**SET TASK A:** List the usernames of everyone who posts in the forum thread on IT jobs in NZ, each name only once.

# IT jobs in NZ



## binny318 (Jul 19, 2012)

Hi all

I am looking to apply PR for NZ. Anybody from IT background can give me a picture of IT jobs available particularly in Automation Testing area. Any Suggestion will be appreciated.

Thanks


----------



## Midhun (Feb 19, 2014)

It depends on which all tools you have experience with like Selenium, QTP etc.


----------



## binny318 (Jul 19, 2012)

How about QTP...


----------



## piyush1132003 (Oct 5, 2013)

Getting visa is difficult...jobs are there for automation as well.
Google seek otherwise


----------



## danadam38in (May 29, 2012)

Im a Network Engineer, CCNP Certified

howz part-time jobs market there, i will be moving to Wellington next month on study visa.

thanks


----------



## escapedtonz (Apr 6, 2012)

binny318 said:


> Hi all
> 
> I am looking to apply PR for NZ. Anybody from IT background can give me a picture of IT jobs available particularly in Automation Testing area. Any Suggestion will be appreciated.
> 
> Thanks


You mean Resident Visa or RV, not PR. PR is only available to people who have held RV for a minimum of 2 years and can satisfy one of five criteria.

Have a look at Jobs on SEEK - New Zealand's no.1 Employment, Career and Recruitment site and Buy online and sell with NZ's #1 auction & classifieds site | Trade Me and nz.indeed.com for jobs in New Zealand.
It is difficult to obtain a job offer in NZ whilst still overseas but isn't impossible. It all depends how desperate employers are for you skills and experience and whether or not they can find it here already.


----------

**DATA LISTING:**
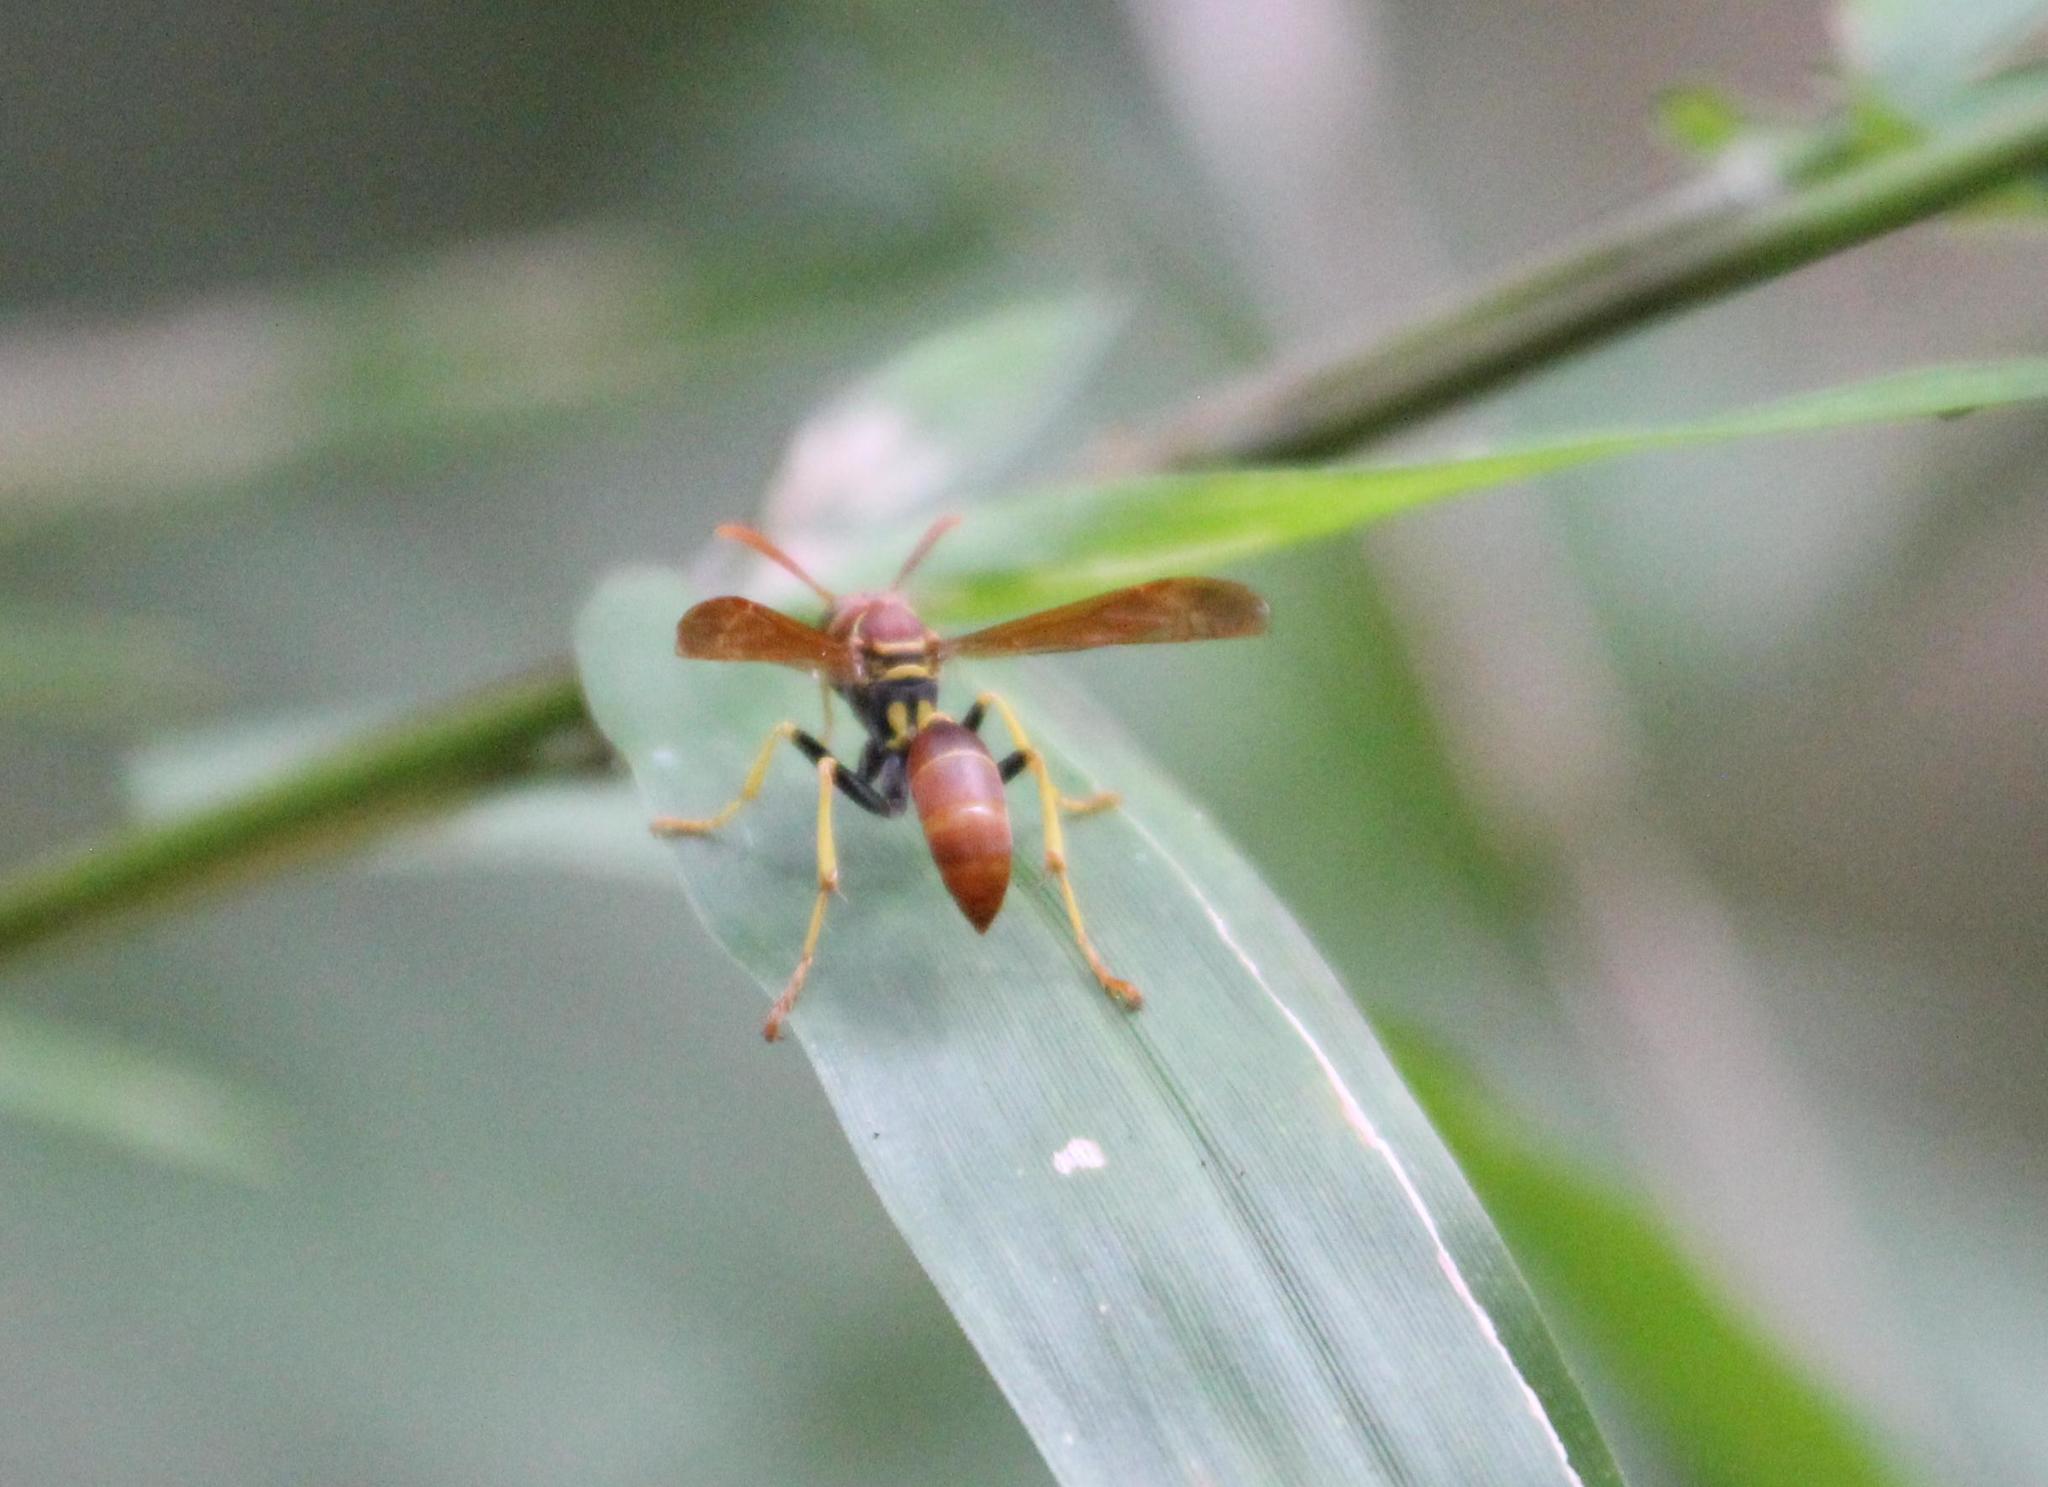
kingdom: Animalia
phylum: Arthropoda
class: Insecta
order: Hymenoptera
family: Vespidae
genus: Mischocyttarus
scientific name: Mischocyttarus phthisicus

**SET TASK B:** Write out the lines of the listing starting with the line that contains "phylum: Arthropoda" and going on through the end of the listing, with that first line included.

**EXERCISE SOLUTION A:**
binny318
Midhun
piyush1132003
danadam38in
escapedtonz

**EXERCISE SOLUTION B:**
phylum: Arthropoda
class: Insecta
order: Hymenoptera
family: Vespidae
genus: Mischocyttarus
scientific name: Mischocyttarus phthisicus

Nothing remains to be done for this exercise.